**The problem**
For the records below, print the lines from the line with "left elbow: (891, 362)" through the line with "left eye: (433, 113)" exactly as written; include both end lines and exclude the rest.

**Records supplied**
....................

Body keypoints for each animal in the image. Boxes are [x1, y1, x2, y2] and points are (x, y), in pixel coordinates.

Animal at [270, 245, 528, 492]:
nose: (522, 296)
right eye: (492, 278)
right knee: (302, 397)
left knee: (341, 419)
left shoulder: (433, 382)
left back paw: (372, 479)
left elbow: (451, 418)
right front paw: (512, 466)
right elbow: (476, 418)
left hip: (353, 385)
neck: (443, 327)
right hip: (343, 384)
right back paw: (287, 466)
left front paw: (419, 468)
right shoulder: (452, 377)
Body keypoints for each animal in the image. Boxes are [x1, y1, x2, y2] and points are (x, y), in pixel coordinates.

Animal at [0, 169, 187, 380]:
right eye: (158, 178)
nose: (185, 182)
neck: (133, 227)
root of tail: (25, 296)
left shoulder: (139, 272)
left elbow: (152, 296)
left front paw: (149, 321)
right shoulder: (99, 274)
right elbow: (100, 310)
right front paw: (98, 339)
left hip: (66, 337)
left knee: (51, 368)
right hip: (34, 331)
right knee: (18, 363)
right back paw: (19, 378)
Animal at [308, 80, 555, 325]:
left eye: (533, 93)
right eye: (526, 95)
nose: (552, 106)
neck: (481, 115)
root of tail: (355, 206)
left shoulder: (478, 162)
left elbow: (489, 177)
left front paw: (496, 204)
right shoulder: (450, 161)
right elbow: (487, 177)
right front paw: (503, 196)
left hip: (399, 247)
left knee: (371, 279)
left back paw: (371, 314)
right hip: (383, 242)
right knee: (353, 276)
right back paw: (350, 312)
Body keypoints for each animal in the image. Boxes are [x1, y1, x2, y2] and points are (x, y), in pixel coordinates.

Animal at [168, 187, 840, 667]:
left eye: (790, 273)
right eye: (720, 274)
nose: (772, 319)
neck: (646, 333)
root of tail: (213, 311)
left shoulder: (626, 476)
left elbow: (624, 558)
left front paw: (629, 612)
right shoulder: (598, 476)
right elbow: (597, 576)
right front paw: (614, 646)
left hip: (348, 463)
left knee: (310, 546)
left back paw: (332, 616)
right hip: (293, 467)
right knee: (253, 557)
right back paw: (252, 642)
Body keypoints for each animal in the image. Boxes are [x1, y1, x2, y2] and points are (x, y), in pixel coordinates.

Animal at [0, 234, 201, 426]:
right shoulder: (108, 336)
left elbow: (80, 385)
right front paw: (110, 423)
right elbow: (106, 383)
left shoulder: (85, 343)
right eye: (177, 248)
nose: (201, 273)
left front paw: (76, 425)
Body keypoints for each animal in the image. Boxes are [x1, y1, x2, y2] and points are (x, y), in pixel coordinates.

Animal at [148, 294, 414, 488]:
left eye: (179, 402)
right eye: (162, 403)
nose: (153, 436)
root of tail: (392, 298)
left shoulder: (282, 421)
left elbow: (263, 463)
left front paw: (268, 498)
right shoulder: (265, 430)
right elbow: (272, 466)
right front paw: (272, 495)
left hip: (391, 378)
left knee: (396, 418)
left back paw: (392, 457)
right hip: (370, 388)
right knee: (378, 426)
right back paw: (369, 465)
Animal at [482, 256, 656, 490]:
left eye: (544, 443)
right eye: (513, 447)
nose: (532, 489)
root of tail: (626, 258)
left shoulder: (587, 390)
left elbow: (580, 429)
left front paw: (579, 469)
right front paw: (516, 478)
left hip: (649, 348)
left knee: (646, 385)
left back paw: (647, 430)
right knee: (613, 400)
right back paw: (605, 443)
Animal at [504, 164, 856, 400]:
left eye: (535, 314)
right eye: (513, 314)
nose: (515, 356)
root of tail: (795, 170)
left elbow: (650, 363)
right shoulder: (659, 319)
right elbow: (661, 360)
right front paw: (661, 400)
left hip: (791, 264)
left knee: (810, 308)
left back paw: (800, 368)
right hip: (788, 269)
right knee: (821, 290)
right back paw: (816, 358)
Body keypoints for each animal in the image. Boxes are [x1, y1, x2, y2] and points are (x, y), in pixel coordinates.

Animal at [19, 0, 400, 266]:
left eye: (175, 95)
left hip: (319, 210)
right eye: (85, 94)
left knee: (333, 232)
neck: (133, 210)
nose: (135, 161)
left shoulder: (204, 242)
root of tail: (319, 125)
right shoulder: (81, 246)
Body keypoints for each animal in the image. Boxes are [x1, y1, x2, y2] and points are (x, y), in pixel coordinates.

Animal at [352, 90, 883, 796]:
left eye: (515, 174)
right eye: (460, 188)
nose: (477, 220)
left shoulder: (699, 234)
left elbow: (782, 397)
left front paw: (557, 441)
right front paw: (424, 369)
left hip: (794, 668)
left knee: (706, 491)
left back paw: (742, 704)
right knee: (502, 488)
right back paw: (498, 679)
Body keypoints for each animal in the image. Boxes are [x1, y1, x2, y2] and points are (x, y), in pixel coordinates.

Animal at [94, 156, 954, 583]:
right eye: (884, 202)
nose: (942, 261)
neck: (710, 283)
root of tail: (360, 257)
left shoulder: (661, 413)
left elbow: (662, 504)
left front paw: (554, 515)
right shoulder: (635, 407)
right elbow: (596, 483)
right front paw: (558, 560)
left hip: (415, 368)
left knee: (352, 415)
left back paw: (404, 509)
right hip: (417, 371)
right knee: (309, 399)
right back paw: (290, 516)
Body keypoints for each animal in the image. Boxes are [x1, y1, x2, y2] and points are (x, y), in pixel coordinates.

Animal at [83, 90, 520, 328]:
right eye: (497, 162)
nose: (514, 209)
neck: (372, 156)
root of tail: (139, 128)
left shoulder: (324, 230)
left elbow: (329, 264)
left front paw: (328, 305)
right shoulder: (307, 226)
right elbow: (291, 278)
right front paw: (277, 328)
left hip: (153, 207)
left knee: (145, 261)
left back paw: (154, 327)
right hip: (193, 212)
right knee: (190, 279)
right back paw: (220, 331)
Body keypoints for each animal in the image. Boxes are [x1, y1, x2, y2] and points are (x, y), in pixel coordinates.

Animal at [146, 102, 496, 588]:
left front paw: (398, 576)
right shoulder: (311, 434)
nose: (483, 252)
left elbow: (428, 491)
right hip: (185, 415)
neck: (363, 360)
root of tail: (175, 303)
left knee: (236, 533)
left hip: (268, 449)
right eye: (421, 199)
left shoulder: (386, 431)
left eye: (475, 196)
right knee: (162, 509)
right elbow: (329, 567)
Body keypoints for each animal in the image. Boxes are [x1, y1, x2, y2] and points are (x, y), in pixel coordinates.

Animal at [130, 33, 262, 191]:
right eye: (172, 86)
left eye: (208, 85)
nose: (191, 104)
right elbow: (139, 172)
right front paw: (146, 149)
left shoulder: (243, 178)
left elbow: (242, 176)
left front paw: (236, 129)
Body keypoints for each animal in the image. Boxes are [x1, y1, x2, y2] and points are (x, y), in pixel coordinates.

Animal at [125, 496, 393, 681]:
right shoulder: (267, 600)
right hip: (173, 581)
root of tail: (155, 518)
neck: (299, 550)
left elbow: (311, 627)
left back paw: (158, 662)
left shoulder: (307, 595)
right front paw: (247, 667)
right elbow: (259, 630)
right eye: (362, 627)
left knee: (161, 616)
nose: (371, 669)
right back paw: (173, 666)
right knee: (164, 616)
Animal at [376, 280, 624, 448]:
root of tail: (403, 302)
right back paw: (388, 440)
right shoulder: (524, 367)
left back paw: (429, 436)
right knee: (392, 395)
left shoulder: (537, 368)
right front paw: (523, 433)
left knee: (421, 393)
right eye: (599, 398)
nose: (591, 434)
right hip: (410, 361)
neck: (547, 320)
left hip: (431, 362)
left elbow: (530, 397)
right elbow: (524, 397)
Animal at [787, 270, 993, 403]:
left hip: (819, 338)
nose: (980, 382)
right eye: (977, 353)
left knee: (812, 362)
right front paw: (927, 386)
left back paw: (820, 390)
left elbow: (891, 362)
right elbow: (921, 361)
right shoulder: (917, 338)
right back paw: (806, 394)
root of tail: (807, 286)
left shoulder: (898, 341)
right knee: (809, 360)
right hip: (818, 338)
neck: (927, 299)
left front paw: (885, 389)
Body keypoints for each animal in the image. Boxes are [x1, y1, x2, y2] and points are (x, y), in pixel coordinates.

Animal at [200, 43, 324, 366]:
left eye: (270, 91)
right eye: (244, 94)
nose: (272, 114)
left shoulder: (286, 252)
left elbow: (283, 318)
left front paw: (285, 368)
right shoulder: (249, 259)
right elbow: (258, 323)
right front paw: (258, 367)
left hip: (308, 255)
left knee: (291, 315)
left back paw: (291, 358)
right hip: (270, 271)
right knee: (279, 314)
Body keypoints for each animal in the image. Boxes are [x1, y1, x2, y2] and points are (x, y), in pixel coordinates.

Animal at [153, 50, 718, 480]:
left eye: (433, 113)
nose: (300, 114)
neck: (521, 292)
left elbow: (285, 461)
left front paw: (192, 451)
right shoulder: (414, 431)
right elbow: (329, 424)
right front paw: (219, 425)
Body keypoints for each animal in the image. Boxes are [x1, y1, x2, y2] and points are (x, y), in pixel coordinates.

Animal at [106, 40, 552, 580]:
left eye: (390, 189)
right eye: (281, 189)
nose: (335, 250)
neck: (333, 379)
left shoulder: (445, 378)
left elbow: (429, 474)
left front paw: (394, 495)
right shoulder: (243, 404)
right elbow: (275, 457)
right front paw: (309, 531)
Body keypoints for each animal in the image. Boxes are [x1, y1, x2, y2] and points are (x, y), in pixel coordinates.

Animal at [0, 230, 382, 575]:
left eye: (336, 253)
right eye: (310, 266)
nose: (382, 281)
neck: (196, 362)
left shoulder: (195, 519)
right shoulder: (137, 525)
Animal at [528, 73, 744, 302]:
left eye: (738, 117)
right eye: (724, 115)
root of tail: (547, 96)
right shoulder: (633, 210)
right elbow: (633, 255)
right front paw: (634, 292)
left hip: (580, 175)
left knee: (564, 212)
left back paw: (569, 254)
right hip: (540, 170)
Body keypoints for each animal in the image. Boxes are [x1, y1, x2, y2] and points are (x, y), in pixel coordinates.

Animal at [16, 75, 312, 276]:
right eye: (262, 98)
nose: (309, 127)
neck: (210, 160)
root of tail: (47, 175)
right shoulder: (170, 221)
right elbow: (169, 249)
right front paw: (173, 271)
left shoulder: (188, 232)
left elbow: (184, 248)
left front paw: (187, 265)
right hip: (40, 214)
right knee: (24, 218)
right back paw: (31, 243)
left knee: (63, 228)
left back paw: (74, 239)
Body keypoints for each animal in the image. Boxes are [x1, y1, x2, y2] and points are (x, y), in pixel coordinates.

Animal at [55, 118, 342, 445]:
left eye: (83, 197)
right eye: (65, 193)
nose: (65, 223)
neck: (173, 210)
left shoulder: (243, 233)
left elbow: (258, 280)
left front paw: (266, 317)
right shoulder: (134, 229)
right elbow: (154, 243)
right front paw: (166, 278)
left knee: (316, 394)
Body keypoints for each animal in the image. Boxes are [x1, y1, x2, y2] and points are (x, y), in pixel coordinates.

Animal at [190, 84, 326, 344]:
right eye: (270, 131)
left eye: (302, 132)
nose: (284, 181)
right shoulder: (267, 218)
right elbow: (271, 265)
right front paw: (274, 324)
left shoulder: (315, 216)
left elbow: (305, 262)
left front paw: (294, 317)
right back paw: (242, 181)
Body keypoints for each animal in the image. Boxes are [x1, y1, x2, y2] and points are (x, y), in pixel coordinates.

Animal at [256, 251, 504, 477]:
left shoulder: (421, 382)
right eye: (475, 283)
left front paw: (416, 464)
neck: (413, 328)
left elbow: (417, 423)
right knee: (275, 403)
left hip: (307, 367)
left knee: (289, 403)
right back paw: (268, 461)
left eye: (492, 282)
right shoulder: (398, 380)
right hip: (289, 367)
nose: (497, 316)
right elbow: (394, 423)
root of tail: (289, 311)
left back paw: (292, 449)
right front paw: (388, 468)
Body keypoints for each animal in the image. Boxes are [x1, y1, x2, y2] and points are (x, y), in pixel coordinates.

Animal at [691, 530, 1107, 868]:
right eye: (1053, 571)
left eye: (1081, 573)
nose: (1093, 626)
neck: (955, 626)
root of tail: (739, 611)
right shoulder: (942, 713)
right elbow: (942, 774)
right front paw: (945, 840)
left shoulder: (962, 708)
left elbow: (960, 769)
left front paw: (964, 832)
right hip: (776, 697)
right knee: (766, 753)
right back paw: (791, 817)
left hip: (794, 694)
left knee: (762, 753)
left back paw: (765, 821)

....................

**Output for this task**
left elbow: (891, 362)
right elbow: (921, 361)
right shoulder: (917, 338)
right back paw: (806, 394)
root of tail: (807, 286)
left shoulder: (898, 341)
right knee: (809, 360)
right hip: (818, 338)
neck: (927, 299)
left front paw: (885, 389)
Body keypoints for each animal in the image. Boxes are [x1, y1, x2, y2] and points are (x, y), in pixel coordinates.

Animal at [200, 43, 324, 366]:
left eye: (270, 91)
right eye: (244, 94)
nose: (272, 114)
left shoulder: (286, 252)
left elbow: (283, 318)
left front paw: (285, 368)
right shoulder: (249, 259)
right elbow: (258, 323)
right front paw: (258, 367)
left hip: (308, 255)
left knee: (291, 315)
left back paw: (291, 358)
right hip: (270, 271)
right knee: (279, 314)
Body keypoints for each animal in the image. Boxes are [x1, y1, x2, y2] and points are (x, y), in pixel coordinates.

Animal at [153, 50, 718, 480]:
left eye: (433, 113)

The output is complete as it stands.